ACCU Conference News

T-Shirt Design Competition

17 January 2017

ACCU conferences tend to have themes. Not for the content of the sessions of the conference, obviously – content is determined entirely by the Programme Committee selecting from that that is submitted[1]. The conference themes are for the more social aspect of the conference. In particular, the conference dinner/supper (choose your preferred label here) on the Friday evening, and the t-shirts, and other bits and bobs.

For reasons that are likely to become very apparent at 2017-04-26T09:31 in the Bristol Suite, we are thinking of "rock music"[2] or something along those lines as a theme for ACCU 2017. As is traditional we are having a competition to allow people to design the conference t-shirt based on the chosen theme.

So if you fancy having a go at designing the ACCU 2017 t-shirt on the theme of "rock music" send your mock up images to ACCUConf Chair. We are not entirely sure of the closing date just now, but we are sure there is one. Also we are sure there is a prize, but we are not entirely sure what that is just at the minute[3].


1. Except for the keynotes, they are arranged by the ACCUConf Chair with support from the Programme Committee
2. Perhaps even Music with Rocks In.
3. But there definitely will be one, and not just a fridge magnet.

Sponsor Announcement

17 January 2017

It appears that we put the Bloomberg logo in our sponsors logo area but failed to announce in this blog that Bloomberg had signed up as a sponsor of ACCU 2017. Very remiss. So a little later than it should have been: we are very pleased to announce that Bloomberg is a sponsor of the ACCU 2017 conference.

Bloomberg black

Pre-Conference Workshops

22 December 2016

ACCU is a four-day conference, but it also has a day of full-day pre-conference workshops. For ACCU 2017, we have, on Tuesday 2017-04-25, four workshops for you to choose from. In no particular order (*):

  • Brad Chamberlain is going to give us A Programmer’s Introduction to Chapel. Anyone interested in parallel code on any computer, but especially on multi-multicore processor clusters, will be interested in Chapel. It is a disruptive technology to replace Fortran, C, C++, etc. with a programming language that uses modern idioms to make programming parallel system fun.

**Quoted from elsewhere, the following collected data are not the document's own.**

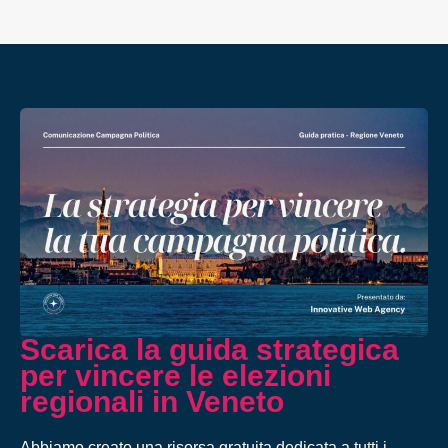
Scarica la guida strategica
per vincere le elezioni
regionali in Veneto
Abbiamo creato una risorsa gratuita dedicata a tutti i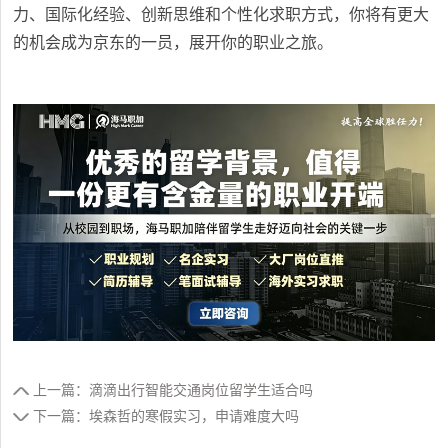
力、国际化经验、创新思维和个性化求职方式，你将有更大
的机会成为京东的一员，展开你的职业之旅。
上一篇：滴滴出行智能交通岗位留学生适合吗
下一篇：埃森哲的寒假实习，申请难度大吗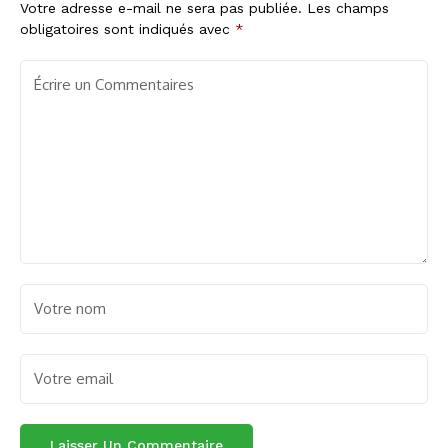
Votre adresse e-mail ne sera pas publiée.
Les champs
obligatoires sont indiqués avec
*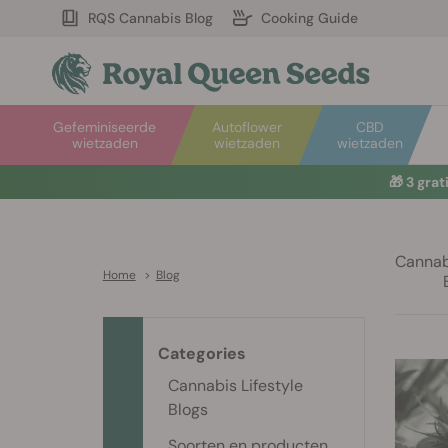
RQS Cannabis Blog
Cooking Guide
Gefeminiseerde
Autoflower
CBD
wietzaden
wietzaden
wietzaden
🎁
3 gra
Cannabi
Home
>
Blog
Categories
Cannabis Lifestyle
Blogs
Soorten en producten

  • Felix Petriconi will introduce The Art of Writing Reasonable Concurrent Code. All about dataflow based approaches (CSP and channels), this workshop will get people writing concurrent (and parallel) C++14 code running with nicer more manageable and maintainable code, with little or no debugging required.

  • Nico Josuttis will get us Moving to C++17. A workshop for anyone wanting to use the latest features of C++ now, today.

  • Seb Rose and Jon Jagger will be educating people about Testable Architecture If you are having difficulties getting you application into a well tested state, this is the workshop for you.

All four of these workshops really are "must attend" workshops. However don’t dither, plump for one and sign up – today. Click through REGISTER FOR ACCU 2017 HERE to register, and sign up for your chosen workshop.


(*) Well actually there is an order, but it is left as an exercise for the reader to discern it.

Registration Opens

22 December 2016

The splendid people at Archer-Yates, who partner ACCU in putting on ACCUConf, and who handle all the organising and finances, have a little micro-website for handling registration for the conference. It makes legal and financial, as well as organisational, sense to have the registration site separate from this one, even though, at first sight, it may seem awkward. The really important thing though is that they have "opened for business": registration for ACCU 2017 is now open!

So take a leap via the big orange button saying REGISTER FOR ACCU 2017 HERE, sign in, register, secure your place now.

Keynote Speakers

22 December 2016

The core of any conference based on submitted proposals are the submitted proposals, and we got an excellent collection of proposals this year. We think we are going to have an excellent conference based on these.

Conferences are though enhanced dramatically by having good keynote speakers, to set scenes, get questions being asked, open attenders eyes to new things, etc. We believe the ACCU 2017 keynote speakers are going to do this "in spades".

The conference will open on Wednesday with a presentation by Russ Miles supported by his colleagues Gibson and Bot. He will be telling us about microservices hell, and I suspect he will pull the Rug out from under it.

Thursday morning we have a presentation by Brad Chamberlain about how concurrency and parallelism, both local and in clusters, can be first class citizens in programming languages, e.g. Chapel, unlike in all the languages we currently use, e.g. C, C++, Java, etc.

Friday morning we will challenged by Fran Buontempo to decide what intelligence actually is, and indeed whether humans, let alone machines, display it.

As with previous ACCU conferences the first three days start with a keynote, but the last day ends with a keynote. This year we are delighted to have Herb Sutter return to ACCU. He will be telling us something new, but as no-one is entirely sure (not even Herb) what that will be, we are all left on tenterhooks. We can be certain though, that it will be a seriously great close to the conference.

The organising team is already excited, not just about Christmas 2016, but also about ACCU 2017. See you in Bristol, 2017-04-25.